Records from a data source:
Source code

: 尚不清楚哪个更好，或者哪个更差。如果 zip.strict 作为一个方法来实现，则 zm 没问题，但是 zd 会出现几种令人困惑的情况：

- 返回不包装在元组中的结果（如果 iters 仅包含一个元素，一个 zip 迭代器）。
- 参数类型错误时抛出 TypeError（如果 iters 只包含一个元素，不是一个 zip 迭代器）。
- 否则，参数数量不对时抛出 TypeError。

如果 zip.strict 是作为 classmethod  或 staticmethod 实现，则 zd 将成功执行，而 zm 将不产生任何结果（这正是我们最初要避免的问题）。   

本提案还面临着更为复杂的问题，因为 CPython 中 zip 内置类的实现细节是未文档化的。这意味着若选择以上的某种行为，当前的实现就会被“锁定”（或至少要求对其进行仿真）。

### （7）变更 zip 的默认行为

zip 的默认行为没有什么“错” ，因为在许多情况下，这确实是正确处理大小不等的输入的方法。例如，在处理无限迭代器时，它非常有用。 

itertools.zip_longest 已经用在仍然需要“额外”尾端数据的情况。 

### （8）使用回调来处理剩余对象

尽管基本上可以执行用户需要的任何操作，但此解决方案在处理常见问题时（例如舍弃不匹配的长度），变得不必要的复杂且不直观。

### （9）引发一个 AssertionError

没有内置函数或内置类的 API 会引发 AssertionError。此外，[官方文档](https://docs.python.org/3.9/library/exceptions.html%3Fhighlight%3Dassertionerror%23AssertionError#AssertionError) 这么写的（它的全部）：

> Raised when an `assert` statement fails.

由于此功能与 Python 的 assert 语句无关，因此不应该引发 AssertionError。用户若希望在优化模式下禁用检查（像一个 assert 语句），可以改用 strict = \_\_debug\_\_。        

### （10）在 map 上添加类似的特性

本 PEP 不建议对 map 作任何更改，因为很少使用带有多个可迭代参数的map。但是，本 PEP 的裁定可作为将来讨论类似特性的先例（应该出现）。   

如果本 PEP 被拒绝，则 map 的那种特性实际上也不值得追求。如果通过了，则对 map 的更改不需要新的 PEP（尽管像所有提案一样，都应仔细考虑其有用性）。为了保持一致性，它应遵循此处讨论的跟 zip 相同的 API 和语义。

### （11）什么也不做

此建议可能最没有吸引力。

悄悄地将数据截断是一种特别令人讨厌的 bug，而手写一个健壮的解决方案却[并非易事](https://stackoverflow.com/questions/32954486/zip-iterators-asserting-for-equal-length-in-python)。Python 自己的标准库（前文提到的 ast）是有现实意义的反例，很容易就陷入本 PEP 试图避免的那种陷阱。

==

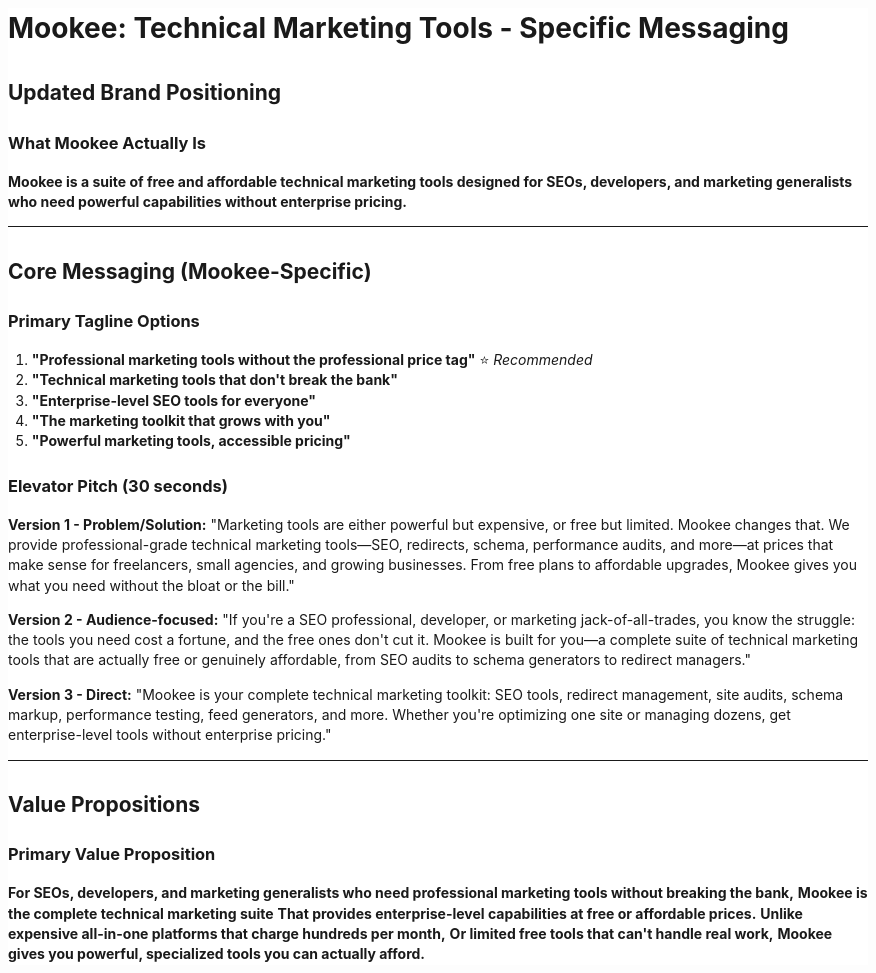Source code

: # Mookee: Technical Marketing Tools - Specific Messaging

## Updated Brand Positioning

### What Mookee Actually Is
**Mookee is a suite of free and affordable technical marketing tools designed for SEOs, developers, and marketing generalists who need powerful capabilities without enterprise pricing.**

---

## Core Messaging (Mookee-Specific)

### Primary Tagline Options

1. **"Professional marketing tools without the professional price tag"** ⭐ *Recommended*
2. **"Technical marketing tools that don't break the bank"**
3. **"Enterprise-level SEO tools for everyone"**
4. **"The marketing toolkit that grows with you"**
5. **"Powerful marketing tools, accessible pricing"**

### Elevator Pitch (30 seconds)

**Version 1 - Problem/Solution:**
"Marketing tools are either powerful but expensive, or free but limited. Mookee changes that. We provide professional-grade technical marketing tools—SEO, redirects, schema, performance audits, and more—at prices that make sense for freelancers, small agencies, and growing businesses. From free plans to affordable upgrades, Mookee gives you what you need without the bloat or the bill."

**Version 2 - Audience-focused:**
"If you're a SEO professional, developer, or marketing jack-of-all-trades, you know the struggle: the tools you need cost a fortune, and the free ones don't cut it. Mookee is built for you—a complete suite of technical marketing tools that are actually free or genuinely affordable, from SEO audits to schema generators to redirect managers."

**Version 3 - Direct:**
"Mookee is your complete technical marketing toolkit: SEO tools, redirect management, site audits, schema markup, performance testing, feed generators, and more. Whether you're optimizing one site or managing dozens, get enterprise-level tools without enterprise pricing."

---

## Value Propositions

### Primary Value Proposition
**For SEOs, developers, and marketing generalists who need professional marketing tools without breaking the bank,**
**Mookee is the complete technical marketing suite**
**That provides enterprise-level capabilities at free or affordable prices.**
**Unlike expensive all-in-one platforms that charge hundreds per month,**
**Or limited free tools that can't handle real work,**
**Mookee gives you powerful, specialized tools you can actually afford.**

==

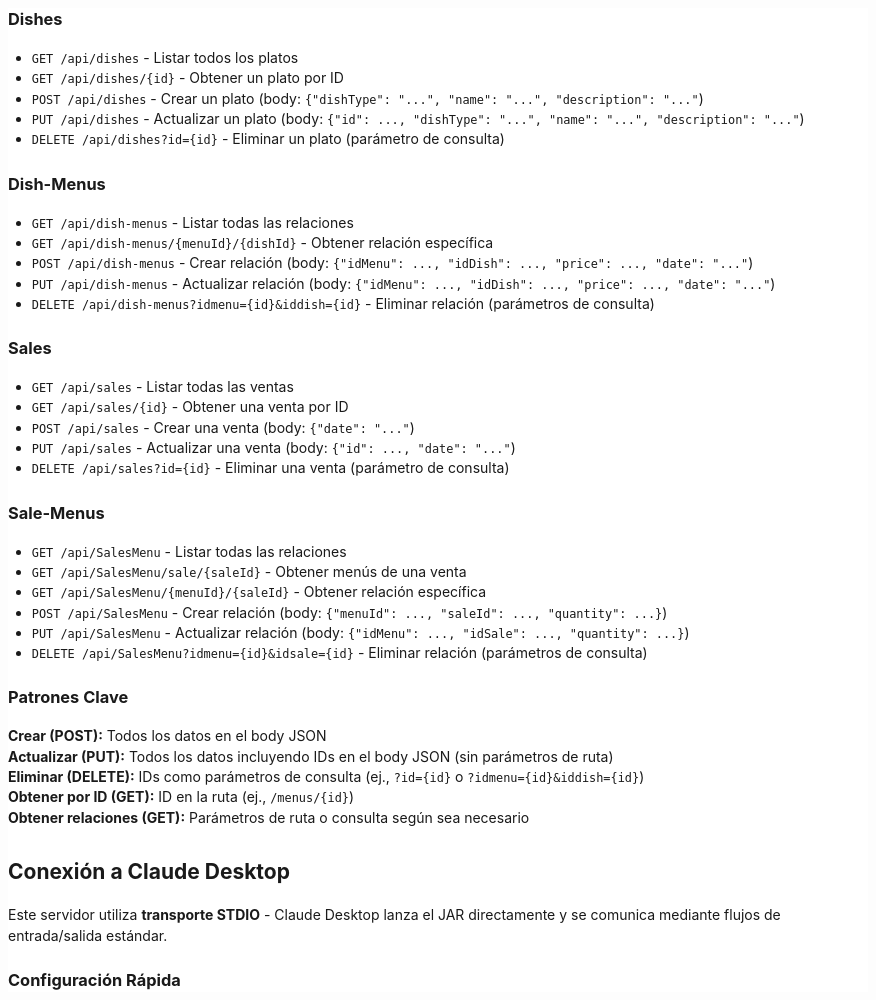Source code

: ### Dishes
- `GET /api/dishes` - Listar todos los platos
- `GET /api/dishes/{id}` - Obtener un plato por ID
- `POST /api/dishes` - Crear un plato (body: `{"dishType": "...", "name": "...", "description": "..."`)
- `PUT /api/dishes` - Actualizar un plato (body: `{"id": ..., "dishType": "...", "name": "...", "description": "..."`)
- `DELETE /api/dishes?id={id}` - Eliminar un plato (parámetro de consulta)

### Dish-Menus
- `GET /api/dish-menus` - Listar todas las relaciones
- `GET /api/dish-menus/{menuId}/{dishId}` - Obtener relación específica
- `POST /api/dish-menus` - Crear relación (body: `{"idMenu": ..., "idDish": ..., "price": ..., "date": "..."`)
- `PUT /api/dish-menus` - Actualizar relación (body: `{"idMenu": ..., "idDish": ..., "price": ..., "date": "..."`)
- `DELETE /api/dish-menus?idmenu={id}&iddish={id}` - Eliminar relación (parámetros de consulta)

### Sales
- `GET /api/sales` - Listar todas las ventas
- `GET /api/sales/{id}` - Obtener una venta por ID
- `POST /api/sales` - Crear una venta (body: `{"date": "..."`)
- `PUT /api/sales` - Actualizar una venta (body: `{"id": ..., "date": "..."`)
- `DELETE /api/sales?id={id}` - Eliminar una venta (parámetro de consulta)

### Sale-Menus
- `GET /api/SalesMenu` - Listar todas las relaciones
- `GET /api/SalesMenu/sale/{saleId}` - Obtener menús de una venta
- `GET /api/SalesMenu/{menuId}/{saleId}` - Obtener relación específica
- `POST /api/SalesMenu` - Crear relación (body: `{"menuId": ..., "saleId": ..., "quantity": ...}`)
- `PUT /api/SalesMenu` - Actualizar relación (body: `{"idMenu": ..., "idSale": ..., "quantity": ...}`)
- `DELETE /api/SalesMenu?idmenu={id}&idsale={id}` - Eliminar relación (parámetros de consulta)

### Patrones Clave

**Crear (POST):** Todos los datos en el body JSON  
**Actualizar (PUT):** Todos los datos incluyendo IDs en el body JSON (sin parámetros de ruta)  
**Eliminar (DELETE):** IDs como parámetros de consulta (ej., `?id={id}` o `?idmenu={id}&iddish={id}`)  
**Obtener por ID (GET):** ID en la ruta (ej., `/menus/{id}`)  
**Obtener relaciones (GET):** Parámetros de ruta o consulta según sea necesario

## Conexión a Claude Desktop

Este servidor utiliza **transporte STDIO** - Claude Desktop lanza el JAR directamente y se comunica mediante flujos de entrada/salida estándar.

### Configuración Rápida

◆ Exercise details ◆
From the rows above, return verbatim the lines starting at the one containing "## Value Propositions" and ending at the one containing "can actually afford.**".

◆ Answer to the exercise ◆
## Value Propositions

### Primary Value Proposition
**For SEOs, developers, and marketing generalists who need professional marketing tools without breaking the bank,**
**Mookee is the complete technical marketing suite**
**That provides enterprise-level capabilities at free or affordable prices.**
**Unlike expensive all-in-one platforms that charge hundreds per month,**
**Or limited free tools that can't handle real work,**
**Mookee gives you powerful, specialized tools you can actually afford.**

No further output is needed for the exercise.